I found some example similar to what I think I need to do (completely different operation though) in here. I haven’t finished analyzing it yet, but it seems that a device operation is performed on a GpuMat.
Curiosly a GpuMat is passed to a cv::cuda::PtrStepSzf argument. I wonder what that is…
What I want to do is, I have a function (written by someone else) that works directly with cv::Mat and I would like to do a CUDA version of it using cuda::GpuMat
cv::cuda::PtrStepSzf is a useful wrapper because you don’t need to pass the GpuMat step as a separate argument and you can access elements on the device with bracketed notation. That is in the example instead of having to pass step and then accessing elements of dOutput as
dOutput[iRow * step/sizeof(*dOutput) + iCol]
you can use
dOutput(iRow, iCol)
If you want to implement a function in CUDA I would start there because that operation will be infinitely more difficult than accessing the memory.

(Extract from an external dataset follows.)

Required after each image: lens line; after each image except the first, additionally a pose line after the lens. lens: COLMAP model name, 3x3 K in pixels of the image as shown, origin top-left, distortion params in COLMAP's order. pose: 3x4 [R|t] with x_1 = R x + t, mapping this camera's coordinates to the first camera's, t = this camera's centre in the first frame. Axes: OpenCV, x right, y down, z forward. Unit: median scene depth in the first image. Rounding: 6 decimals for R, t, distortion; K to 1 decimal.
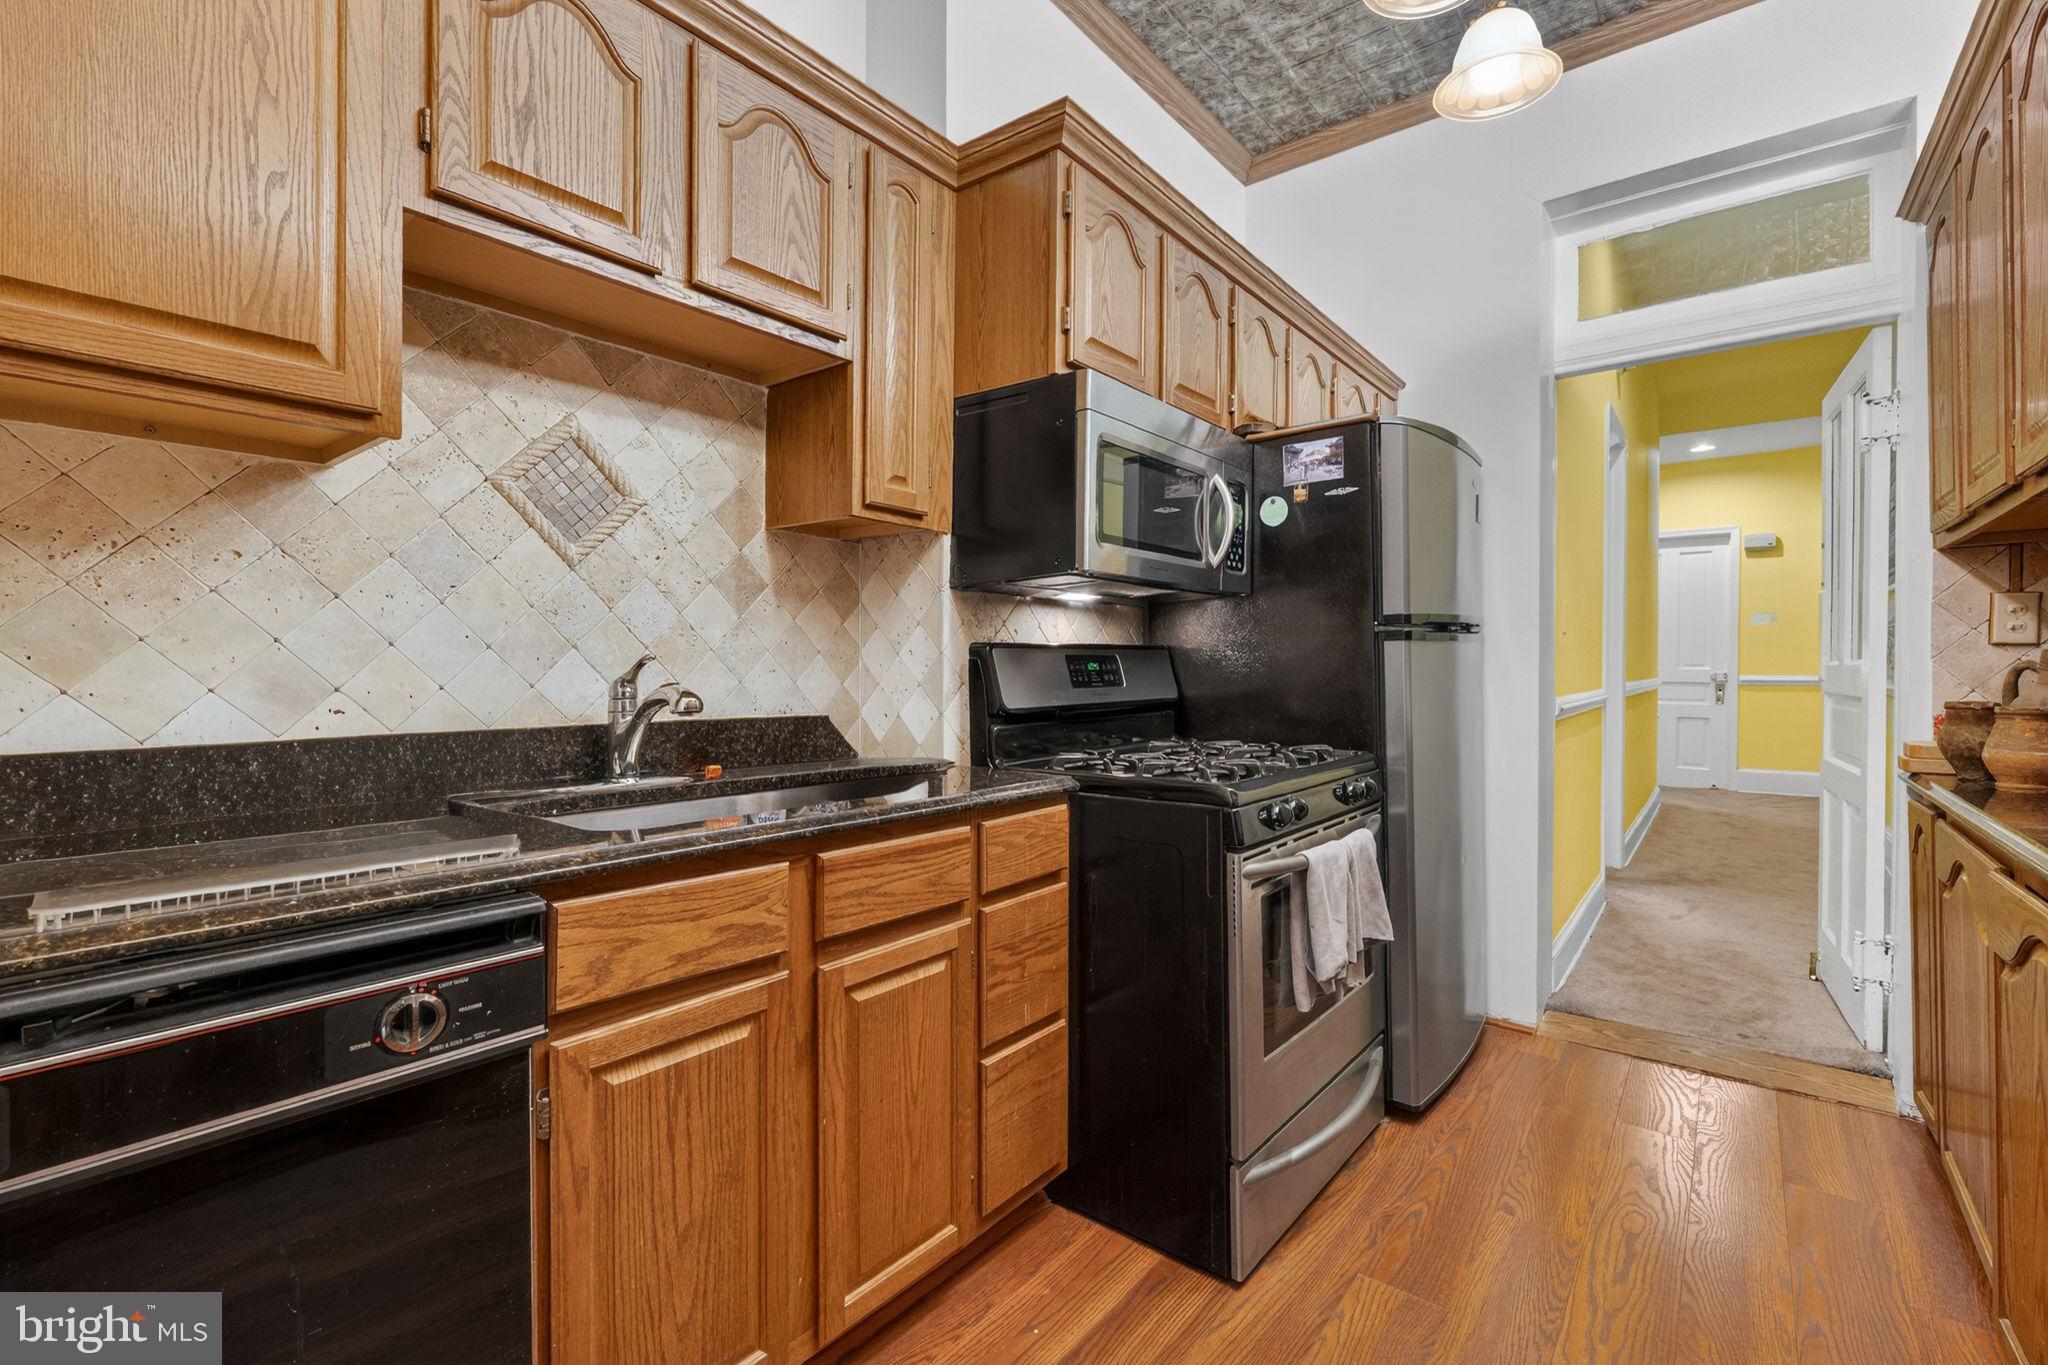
lens RADIAL K [[895.0, 0, 1025.7], [0, 895.0, 690.2], [0, 0, 1]] dist [-0.004217, -0.000172]
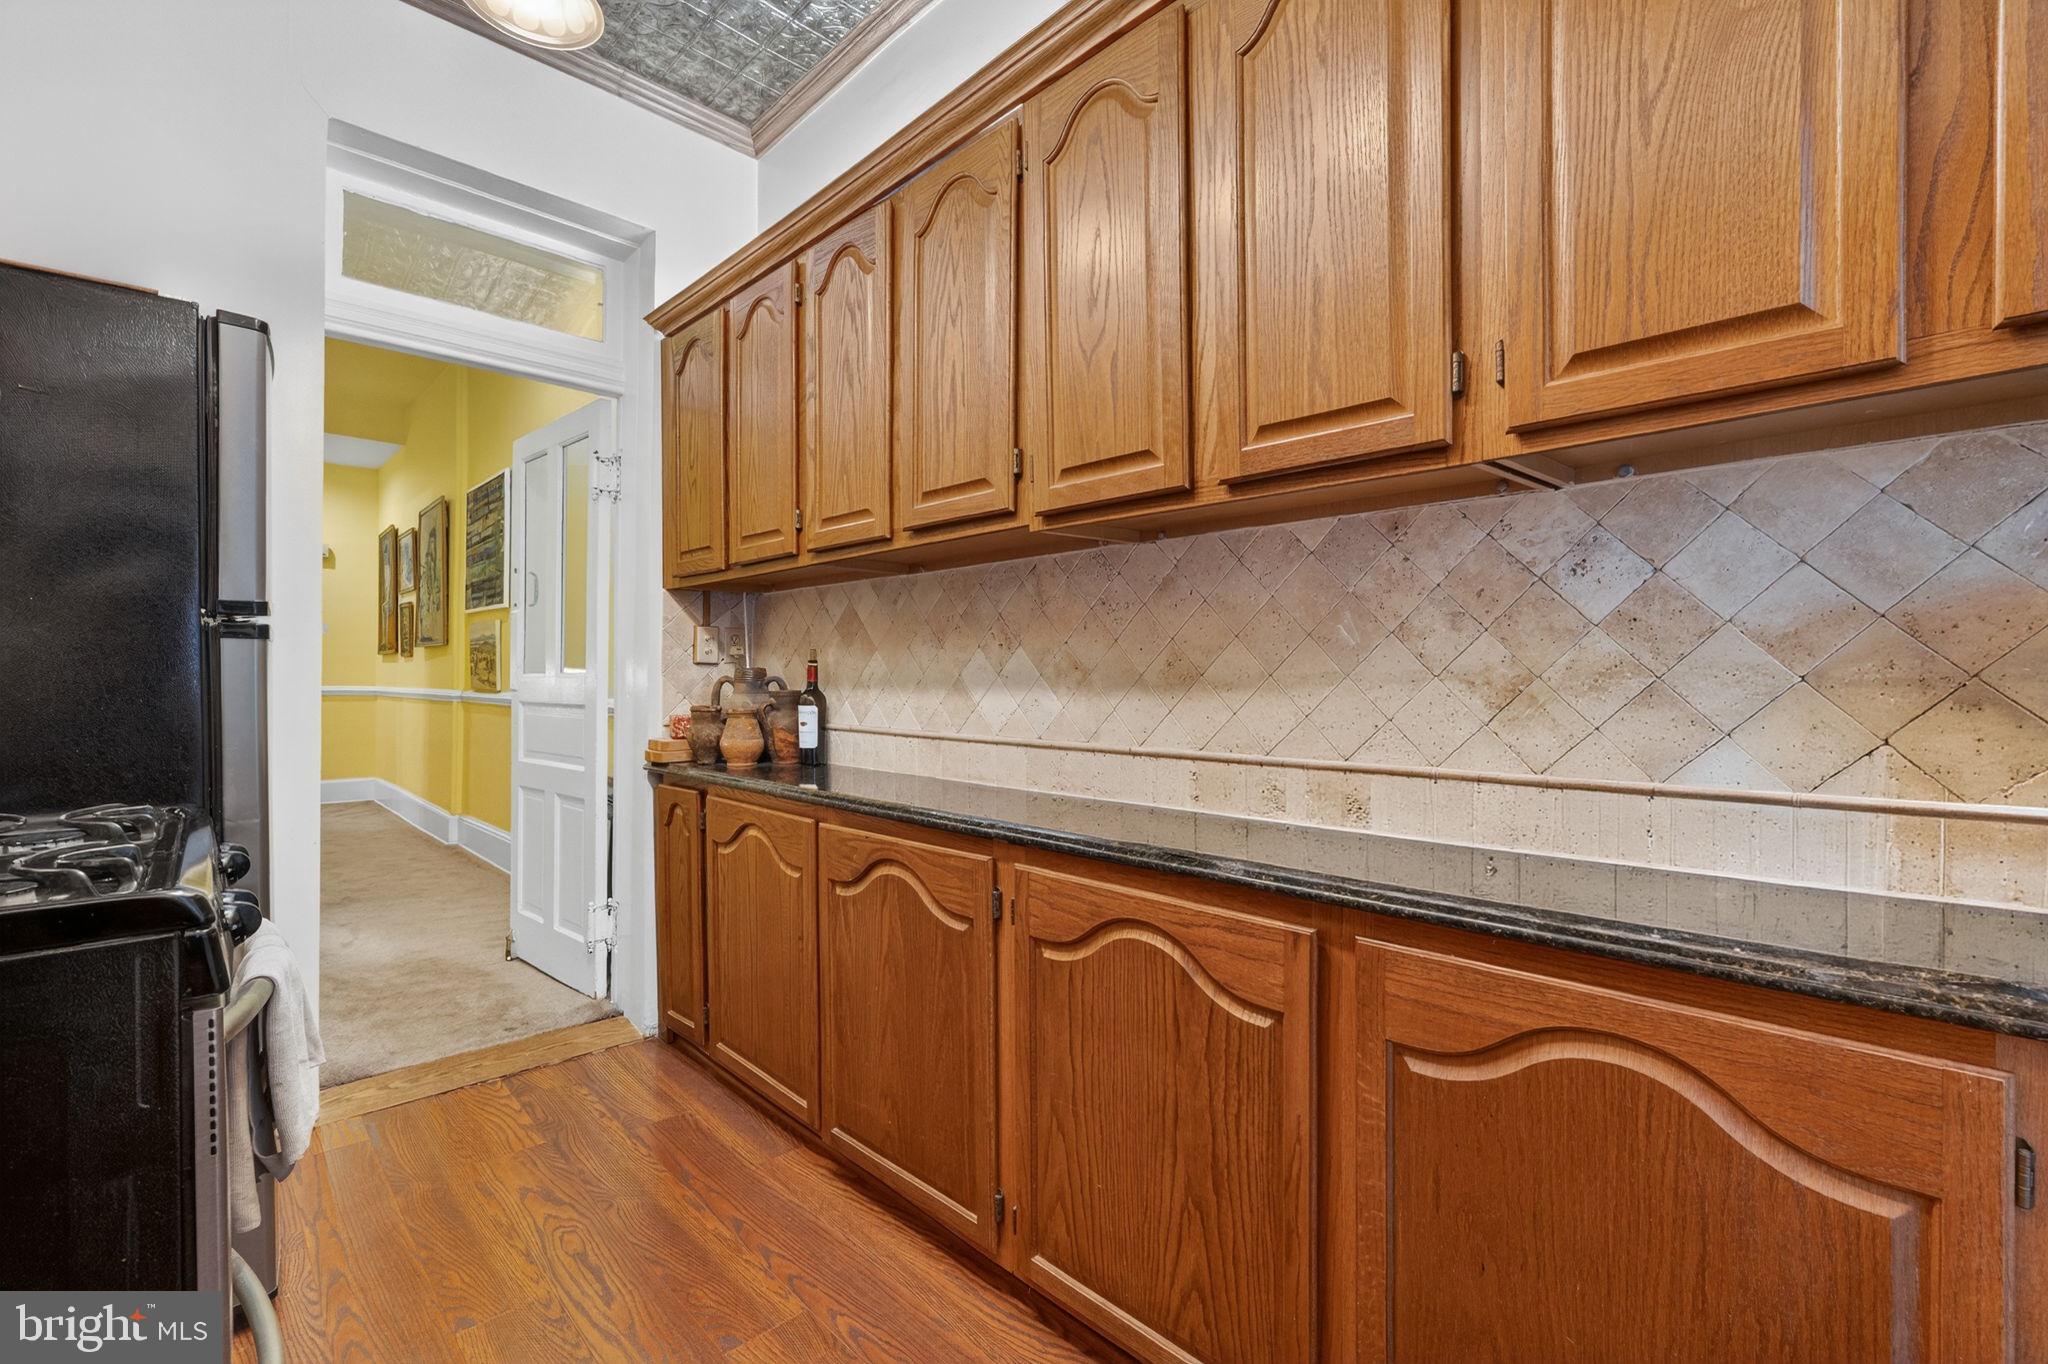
lens RADIAL K [[895.0, 0, 1025.7], [0, 895.0, 689.7], [0, 0, 1]] dist [-0.004217, -0.000172]
pose [[0.123475, -0.006503, 0.992326, -0.189317], [0.017262, 0.999841, 0.004404, -0.007956], [-0.992198, 0.016586, 0.123568, 0.302445]]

GpuMat has upload and download methods. use them to copy data from host (main memory) to device (GPU memory) and back. do not mess around with that pointer. it’s an implementation detail that happens to be exposed but you don’t need it, unless you are going to use CUDA functions on the host/CPU side, and need to get at the cuda object that’s contained in the GpuMat (OpenCV thing).
I am very sure that you would benefit from working through this “tutorial”. it contains the basics of OpenCV’s CUDA modules but isn’t specifically made for the purpose.

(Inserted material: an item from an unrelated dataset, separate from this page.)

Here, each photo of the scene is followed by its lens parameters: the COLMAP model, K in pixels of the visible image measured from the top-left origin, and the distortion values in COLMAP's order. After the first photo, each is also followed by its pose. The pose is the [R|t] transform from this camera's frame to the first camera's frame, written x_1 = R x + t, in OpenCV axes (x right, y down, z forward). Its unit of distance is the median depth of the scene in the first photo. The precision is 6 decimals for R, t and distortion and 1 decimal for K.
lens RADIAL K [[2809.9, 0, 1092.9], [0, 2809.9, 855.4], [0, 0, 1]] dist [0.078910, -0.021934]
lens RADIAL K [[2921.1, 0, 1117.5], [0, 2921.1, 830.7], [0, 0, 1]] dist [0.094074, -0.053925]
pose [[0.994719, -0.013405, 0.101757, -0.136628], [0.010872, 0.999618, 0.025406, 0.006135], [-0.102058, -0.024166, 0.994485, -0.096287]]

and here’s how you’d write a kernel. a kernel is code that runs on the GPU. it’s called “kernel” because usually it’s the code of an “inner loop”, and CUDA takes care to throw it at every element of an array that lives in GPU memory. code running on the CPU can’t touch data on the GPU. code on the GPU can’t (easily) touch host memory. some piece of code can’t “pick” where it runs, nobody can. it’s written for the host or for the GPU, and it only runs where it’s written to run.
an introduction to CUDA or GPU programming in general might be a good idea, if any of those statements surprised you. there’s a ton more to know (streams at least) to make actual use of a GPU.
I’m not claiming to be correct in every aspect but the gist of it should be right.
I have not been able to find much info on cv::cuda::PtrStepSzf except a couple of articles (one in japanese) that I am reading. They basically say what you wrote.
My question is, in terms of speed (performance) , is there some penalty to use the simpler dOutput(iRow, iCol) rather than a GpuMat and then ptr and step??
I am trying to get as much speed as I can get and though I would prefer to use PtrStepSzf, I cannot risk to lose speed.
Edit: Turns out I cannot use ptr inside a kernel, and I have to pass data and step directly. Just found out
I doubt it as nvcc will heavily optimize your code and the resulting instructions may even be the same in both cases. If you really want you can check by examining the resulting ptx.
I am not sure why you can’t use cv::cuda::PtrStepSzf because this is how device data is passed to “most” (at least from my quick search) of the CUDA kernels in OpenCV.